アナスタシア王女から振られた微妙に面倒な案件を民間人に委託し、結果として然るべき成果を得た――それはいい。
その〝得られた成果〟が色んな意味で期待以上……いや想定以上のものであった事も、まぁよしとする。
……少なくとも、依頼人として文句を言える内容ではない。
唯一つ物申したいのは……
「何で民間人がこれだけのネタを掘り出して来るんだよ……」
その内容の――腹立たしい、いや呪わしいばかりの――充実ぶりである。
それも単に量が多いというのではない。分野と言うか方向性と言うか、それが嫌になるほど多岐に亘っているのである。

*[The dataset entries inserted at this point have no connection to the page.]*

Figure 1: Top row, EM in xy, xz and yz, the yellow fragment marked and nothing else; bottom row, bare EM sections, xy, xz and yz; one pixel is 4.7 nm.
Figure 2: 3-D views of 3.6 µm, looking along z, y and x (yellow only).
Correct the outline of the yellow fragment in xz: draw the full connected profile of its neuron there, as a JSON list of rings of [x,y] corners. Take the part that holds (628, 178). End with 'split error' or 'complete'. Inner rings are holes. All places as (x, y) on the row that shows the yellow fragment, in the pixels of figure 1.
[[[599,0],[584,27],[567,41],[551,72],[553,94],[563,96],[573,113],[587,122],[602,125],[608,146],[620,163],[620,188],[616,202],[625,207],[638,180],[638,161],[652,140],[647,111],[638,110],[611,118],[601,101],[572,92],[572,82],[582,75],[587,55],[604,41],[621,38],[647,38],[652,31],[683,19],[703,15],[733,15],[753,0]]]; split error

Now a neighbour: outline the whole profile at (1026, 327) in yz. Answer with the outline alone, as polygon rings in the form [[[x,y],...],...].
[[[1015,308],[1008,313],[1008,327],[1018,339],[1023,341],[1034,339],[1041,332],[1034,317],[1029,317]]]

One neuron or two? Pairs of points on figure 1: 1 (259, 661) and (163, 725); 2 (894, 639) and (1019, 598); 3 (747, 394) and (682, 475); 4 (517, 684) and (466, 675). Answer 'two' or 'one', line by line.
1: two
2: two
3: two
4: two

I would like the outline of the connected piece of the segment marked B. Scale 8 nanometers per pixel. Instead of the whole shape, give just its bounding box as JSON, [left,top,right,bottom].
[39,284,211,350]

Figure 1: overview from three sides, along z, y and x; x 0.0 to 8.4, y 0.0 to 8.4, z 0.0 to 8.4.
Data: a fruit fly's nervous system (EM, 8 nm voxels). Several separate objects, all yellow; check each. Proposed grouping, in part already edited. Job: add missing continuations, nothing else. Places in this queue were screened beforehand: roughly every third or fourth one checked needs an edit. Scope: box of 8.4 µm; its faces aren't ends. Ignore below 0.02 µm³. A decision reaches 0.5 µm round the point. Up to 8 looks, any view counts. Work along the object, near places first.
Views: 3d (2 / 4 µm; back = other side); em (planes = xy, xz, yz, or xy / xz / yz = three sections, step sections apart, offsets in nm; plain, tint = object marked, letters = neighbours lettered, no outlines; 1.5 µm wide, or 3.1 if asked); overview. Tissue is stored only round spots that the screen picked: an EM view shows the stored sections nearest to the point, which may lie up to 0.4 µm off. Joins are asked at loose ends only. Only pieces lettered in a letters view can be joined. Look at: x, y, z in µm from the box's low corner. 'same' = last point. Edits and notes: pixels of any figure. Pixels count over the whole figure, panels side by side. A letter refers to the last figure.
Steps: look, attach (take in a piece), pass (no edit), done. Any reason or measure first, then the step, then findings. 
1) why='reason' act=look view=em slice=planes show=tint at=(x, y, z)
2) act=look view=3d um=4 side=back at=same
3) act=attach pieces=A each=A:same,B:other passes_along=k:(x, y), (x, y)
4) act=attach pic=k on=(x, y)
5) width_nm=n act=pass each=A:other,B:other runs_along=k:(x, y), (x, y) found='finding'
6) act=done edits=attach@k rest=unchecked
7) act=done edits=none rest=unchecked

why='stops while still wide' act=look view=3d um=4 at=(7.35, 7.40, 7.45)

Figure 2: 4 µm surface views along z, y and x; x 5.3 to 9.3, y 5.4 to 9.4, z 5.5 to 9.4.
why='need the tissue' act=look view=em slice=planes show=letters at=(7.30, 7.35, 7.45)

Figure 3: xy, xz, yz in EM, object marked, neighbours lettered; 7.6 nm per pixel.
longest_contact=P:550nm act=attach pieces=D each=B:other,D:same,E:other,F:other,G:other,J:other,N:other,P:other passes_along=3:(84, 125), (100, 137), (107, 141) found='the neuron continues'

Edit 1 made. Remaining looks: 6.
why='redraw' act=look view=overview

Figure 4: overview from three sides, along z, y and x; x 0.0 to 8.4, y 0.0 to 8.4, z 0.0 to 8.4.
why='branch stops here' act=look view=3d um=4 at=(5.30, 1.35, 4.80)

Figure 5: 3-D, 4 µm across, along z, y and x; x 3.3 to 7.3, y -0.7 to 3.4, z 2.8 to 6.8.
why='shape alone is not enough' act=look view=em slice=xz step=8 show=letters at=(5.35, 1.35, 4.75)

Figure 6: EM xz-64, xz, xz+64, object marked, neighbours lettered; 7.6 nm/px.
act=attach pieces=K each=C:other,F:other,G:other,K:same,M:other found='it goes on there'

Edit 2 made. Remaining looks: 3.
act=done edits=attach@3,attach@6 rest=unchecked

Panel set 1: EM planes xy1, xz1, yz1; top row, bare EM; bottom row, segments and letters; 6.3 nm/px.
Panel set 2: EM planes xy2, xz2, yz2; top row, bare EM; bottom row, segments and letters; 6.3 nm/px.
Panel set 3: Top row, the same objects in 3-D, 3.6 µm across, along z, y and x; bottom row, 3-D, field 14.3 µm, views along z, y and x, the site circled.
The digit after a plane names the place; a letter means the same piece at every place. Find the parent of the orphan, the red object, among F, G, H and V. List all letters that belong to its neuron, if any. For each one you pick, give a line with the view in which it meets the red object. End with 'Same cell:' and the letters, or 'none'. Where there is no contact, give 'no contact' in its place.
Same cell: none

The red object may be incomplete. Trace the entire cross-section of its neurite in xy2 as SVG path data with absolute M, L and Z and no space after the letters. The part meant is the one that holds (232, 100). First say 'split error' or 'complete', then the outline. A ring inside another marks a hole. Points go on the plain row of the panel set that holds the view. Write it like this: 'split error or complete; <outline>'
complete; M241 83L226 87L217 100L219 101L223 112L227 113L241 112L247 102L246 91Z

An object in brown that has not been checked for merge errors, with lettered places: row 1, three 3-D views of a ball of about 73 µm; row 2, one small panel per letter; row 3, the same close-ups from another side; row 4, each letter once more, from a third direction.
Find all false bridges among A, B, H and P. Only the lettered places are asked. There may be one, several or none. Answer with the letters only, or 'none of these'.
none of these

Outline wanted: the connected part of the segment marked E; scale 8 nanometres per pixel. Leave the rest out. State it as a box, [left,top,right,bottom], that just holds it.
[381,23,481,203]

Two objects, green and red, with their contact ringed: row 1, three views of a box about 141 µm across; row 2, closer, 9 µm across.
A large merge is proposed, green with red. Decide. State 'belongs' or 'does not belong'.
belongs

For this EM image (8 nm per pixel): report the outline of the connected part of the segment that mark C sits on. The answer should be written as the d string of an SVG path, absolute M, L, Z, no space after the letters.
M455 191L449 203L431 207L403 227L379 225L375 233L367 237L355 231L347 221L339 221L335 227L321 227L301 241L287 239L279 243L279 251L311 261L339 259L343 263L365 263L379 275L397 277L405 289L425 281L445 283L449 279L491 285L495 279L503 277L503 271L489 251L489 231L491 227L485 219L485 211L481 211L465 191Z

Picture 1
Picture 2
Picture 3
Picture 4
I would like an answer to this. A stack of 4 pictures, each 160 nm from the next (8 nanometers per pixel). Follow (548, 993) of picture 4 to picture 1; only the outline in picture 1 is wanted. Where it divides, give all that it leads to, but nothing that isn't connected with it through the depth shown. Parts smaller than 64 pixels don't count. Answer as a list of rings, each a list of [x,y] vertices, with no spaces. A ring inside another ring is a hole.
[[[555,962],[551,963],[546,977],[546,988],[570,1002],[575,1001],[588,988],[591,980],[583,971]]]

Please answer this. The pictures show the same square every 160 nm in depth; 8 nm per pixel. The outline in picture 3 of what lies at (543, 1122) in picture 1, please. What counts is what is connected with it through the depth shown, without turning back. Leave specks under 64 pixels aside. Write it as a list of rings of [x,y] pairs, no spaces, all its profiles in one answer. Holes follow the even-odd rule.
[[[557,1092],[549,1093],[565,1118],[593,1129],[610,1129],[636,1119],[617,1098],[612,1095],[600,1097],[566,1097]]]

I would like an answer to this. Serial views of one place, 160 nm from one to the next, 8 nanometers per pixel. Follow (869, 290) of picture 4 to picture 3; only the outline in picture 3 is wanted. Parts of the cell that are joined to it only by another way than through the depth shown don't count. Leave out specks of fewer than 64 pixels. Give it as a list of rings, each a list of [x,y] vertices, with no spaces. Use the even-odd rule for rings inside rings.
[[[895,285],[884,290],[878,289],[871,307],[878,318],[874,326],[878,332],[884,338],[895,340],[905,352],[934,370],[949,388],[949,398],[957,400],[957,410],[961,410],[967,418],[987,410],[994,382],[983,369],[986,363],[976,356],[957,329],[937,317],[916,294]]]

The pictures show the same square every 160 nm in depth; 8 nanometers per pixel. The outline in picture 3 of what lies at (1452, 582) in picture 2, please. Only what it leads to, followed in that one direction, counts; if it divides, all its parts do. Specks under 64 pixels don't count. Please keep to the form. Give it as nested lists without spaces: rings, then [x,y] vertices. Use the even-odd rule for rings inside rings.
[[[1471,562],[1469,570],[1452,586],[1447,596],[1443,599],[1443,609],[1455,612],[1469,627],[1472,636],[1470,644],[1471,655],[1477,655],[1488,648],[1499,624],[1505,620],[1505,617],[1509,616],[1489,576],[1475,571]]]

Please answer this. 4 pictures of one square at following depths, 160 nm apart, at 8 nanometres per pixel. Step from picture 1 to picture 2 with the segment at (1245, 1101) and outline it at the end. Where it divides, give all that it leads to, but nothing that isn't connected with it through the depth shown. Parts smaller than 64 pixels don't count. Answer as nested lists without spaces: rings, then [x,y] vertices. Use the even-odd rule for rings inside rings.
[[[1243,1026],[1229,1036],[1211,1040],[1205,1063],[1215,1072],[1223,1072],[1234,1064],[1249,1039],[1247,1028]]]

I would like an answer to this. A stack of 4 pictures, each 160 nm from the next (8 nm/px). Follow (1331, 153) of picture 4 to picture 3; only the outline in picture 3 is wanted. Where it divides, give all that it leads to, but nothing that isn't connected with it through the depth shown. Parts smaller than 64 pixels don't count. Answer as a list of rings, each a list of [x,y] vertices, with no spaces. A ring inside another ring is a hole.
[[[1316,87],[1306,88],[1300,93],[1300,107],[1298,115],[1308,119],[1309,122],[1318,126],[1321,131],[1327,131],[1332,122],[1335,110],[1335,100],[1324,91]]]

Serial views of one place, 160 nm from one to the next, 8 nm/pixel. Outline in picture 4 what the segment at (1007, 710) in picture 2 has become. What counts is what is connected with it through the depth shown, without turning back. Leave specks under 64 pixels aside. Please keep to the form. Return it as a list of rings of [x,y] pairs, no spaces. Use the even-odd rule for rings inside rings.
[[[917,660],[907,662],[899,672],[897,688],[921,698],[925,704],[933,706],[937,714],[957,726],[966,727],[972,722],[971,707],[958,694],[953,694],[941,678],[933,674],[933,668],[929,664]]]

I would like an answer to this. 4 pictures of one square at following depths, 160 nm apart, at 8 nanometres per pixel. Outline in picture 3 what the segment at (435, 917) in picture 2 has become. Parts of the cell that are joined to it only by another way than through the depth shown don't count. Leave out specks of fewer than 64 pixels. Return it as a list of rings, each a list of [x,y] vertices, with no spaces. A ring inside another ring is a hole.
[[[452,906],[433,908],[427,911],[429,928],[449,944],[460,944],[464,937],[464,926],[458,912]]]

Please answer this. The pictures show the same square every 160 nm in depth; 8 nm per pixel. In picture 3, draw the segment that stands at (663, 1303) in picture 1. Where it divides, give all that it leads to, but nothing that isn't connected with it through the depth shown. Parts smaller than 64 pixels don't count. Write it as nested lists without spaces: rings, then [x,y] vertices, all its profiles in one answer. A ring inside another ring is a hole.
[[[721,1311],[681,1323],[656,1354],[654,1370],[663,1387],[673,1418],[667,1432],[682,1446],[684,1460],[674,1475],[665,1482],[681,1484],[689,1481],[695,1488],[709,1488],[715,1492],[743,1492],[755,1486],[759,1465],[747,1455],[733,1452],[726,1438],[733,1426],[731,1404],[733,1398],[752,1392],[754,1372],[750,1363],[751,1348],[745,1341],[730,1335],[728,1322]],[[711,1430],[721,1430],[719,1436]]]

「いや、寧ろこれらが〝民間人ですら入手できる〟内容だという事が問題だろう。特に秘密にされている訳ではなく、一般的に周知されている事実だという事なんだからな」
「一般人云々には少し疑問もあるが……大筋ではそうだな」
「うむ、オープンな情報という事はつまり、誰憚るところの無い大っぴらな思潮だという事だからな」
――という意見もありはしたが、彼らの本音は唯一つ。
「に、しても……能くもここまで多種多様なネタを……」
「腕利きの情報屋という評判に偽りは無かったようだな」
「後始末をさせられる側としては痛し痒しなんだがな」
だがしかし、ラスコーに依頼すると決めたのは自分たちなんだし、文句を言うのは筋違いである。それくらいの分別は弁えている彼らは、溜息を吐いて本分である情報の吟味に移るのであった。
「まずは王女殿下の指嗾……ご指摘にあった、『国土回復運動』の懸念からだが……これは……杞憂だったと考えていいのか?」
「古代マーカス帝国(仮)」の範囲を嘗ての国土だなどと言い出し、延いては失われた国土の回復なんて与太を唱え出すような馬鹿が現れては、マーカスと周辺国家の仲がおかしな事になりかねない、それを未然に防ぐためにも関連情報の入手は必要……というのがアナスタシア王女の言い分であり、情報部もそれを受ける形でラスコーの派遣を決めた訳だから、彼らとしては何を措いてもその「国土回復運動」の有無を確認しておく必要がある。
そしてラスコーが探り出して来た結果というのは……
「懸念していたような動きは――少なくとも表立っては――見られない、か」
「と言うか仮説信奉派の間では、〝古代マーカス帝国の栄華を示す証拠を、何で他の国で探さねばならないのか〟という意見が支配的らしいな」
「寧ろモルヴァニアに対しては、対抗心のような危機感を抱いているようだな。……ラスコーがそれを煽ったとも言えるんだが」
「またモルヴァニアが狙い澄ましたようなタイミングで、遺跡調査結果の包括的な見直しなんかを始めたようだからなぁ……」
そのネタをラスコーが情報の対価として引き渡したために、一部貴族の競争意識を煽る結果になったようだが、
「だがまぁ、拡張主義的な言動が見られなかった事は吉とすべきか?」
「それはまぁ」
「しかし油断は禁物だ。今は矛先が隣国に向いていないとしても、今後の情勢次第でどう転ぶか……予断はできん」
「うむ、かなり過激な一派もいるようだからな……『湖』での騒ぎから見ても」
〝古代マーカス帝国の栄華を示す証拠〟を求めて暴走した一派が、「災厄の岩窟」ならびに「誘いの湖」の内部情報の開陳を求めた挙げ句、その尻馬に乗っかった釣り馬鹿どもと結託して、当局に対してデモ紛いの事までやらかした件についても、ラスコーはしっかり調べ上げて報告していた。